Зато отсутствием девушки интересовался Петин сосед - Арлюк.
- Где же твоя беленькая?- спрашивал он.- Забыла или заболела?
Петя молчал.
- Все они такие, вертихвостки...- продолжал Ар-люк.- Разве мы нужны им?
Пете неприятно было слышать то, о чем говорил Ар-люк. Он не отвечал
ему, ибо воспоминания и разговоры о девушке угнетали его. Когда он был
здоровым, она говорила, что никогда не забудет его и пойдет за ним всюду,
даже - на смерть. И вот перестала приезжать. К болям язв теперь прибавилась
еще одна: обида... Он долго думал о своей Марусе, и однажды его осенила
мысль, которую Петя записал даже в своем дневнике: встретиться когда-нибудь
с ней и причинить такую же боль, какую причинила она. Он выздоровеет...
обязательно выздоровеет, и тогда поедет в город, встретит ее и пройдет мимо.
Она, конечно, побежит за ним, будет звать его, плакать и просить простить
ее, обещая вечно любить. Но он пройдет, не замечая девушки. Вот только
поскорей бы выздороветь!
Петя верил в свое выздоровление. И, вероятно, по-этому при каждом
врачебном осмотре спрашивал Туркеева:
- Доктор, вы меня еще не скоро выпишете? Туркеев поверх очков смотрел
на него своими близорукими, казавшимися Пете смешными, глазами и, как
всегда, отвечал:
- Ничего, батенька мой, ничего... Вы еще поживете у нас... Надо пожить.

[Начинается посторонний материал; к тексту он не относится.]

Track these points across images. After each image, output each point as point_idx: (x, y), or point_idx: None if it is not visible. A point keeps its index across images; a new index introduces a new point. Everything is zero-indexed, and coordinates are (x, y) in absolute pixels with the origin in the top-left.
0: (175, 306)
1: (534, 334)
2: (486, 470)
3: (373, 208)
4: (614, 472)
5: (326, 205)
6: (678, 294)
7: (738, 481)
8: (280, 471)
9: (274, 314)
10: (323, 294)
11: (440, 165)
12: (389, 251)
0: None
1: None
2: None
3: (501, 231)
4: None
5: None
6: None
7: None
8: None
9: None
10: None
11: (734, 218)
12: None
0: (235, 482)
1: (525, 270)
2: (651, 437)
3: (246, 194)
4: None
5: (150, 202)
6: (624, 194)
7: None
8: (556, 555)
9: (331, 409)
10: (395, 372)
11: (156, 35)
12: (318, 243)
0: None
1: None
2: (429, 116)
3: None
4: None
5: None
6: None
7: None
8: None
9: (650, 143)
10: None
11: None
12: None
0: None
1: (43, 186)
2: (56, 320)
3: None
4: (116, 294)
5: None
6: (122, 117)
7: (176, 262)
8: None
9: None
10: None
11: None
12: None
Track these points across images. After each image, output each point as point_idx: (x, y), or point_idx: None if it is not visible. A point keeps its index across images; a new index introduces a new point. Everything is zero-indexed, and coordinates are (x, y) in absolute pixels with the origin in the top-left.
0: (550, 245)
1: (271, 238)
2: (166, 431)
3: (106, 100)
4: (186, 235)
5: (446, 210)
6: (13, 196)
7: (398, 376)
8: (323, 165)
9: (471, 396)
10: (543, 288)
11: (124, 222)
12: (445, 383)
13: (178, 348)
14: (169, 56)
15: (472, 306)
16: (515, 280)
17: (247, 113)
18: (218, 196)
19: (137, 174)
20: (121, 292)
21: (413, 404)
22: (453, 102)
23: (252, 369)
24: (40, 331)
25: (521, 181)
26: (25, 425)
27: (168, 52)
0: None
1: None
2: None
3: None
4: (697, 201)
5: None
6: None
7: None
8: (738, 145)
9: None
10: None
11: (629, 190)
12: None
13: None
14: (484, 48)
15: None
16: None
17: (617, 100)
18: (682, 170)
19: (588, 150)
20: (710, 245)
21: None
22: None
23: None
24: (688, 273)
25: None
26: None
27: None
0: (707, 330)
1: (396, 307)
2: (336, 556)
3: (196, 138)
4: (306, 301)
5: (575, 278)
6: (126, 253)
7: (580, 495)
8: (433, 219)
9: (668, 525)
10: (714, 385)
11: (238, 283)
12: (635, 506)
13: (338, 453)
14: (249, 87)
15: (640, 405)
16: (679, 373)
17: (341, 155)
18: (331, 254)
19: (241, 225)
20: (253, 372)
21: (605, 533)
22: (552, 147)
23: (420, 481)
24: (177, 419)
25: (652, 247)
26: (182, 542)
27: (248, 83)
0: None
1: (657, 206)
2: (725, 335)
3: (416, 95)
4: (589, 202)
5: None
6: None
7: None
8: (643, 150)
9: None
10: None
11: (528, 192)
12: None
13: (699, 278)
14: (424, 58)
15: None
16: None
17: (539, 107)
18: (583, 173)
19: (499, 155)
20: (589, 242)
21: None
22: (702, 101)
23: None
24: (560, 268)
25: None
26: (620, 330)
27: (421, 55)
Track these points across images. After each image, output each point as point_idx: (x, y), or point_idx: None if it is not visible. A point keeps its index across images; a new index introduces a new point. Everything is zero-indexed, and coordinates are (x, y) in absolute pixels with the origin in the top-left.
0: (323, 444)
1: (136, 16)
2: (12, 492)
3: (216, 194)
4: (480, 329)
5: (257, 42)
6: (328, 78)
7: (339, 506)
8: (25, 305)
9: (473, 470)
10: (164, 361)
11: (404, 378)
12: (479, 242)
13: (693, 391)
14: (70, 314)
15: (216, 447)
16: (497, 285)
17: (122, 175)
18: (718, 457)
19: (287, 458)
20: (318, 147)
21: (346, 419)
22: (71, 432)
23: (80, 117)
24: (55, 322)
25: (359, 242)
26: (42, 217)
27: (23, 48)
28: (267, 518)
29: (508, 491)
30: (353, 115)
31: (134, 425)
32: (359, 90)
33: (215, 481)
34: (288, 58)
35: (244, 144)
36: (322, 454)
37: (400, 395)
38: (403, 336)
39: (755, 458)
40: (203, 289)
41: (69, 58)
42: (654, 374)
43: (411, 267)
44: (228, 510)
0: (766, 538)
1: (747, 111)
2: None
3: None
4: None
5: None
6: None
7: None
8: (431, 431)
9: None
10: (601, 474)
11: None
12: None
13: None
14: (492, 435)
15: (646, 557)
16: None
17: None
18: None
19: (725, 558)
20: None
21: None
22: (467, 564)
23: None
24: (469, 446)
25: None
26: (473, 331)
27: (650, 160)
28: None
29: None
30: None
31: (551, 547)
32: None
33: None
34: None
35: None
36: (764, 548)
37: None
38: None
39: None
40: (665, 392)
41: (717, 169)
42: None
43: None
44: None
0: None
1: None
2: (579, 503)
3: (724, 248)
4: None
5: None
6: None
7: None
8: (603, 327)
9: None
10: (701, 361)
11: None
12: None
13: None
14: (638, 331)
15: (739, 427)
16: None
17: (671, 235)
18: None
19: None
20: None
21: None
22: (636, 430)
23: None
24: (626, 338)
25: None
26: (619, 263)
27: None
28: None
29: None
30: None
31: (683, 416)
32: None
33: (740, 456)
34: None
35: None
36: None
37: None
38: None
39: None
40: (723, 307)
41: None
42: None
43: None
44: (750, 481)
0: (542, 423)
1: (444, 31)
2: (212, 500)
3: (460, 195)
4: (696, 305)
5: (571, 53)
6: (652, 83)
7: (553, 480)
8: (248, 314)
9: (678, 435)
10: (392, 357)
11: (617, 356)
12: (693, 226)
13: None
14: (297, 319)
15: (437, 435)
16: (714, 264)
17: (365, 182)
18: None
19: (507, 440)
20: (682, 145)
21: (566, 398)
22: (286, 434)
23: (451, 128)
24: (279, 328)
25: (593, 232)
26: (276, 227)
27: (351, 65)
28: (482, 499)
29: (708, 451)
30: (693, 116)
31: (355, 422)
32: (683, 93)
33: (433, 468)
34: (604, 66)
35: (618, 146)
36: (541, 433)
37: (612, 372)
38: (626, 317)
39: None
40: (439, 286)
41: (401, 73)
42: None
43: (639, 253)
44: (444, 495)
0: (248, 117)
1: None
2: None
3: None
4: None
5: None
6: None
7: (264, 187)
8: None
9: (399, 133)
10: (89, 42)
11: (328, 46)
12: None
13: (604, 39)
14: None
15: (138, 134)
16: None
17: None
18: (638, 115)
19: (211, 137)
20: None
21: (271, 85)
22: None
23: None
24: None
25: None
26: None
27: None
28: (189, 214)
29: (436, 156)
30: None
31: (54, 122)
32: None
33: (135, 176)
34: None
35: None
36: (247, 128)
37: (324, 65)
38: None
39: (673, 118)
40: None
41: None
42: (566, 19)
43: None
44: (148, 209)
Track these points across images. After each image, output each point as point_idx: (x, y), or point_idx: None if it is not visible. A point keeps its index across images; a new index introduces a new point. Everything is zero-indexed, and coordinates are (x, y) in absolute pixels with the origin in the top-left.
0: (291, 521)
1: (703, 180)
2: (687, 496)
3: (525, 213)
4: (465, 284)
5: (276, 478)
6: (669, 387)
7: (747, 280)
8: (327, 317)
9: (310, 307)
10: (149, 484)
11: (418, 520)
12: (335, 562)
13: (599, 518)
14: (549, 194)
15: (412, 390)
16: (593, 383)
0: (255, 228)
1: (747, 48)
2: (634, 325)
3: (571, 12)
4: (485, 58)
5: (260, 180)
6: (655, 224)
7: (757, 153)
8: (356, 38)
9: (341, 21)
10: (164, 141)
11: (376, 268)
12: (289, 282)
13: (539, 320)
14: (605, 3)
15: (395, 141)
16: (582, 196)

Разве у нас плохо? Торопиться вам, батенька мой, некуда... Вся жизнь у вас
еще впереди...
Петя уходил от него, и ему казалось: язвы его начинают ныть еще
сильнее.
Однажды мать привезла ему щенка. У щенка были синие глаза, а сам он
казался беспомощным, таким теплым и неуклюжим. Петя спал вместе с ним, и ему
радостно было чувствовать под боком эту теплоту и нежную морду, тыкающуюся
ему под рубаху. Тогда Пете становилось легче, он чувствовал себя не таким
одиноким и заброшенным, и не такой мучительной казалась измена девушки.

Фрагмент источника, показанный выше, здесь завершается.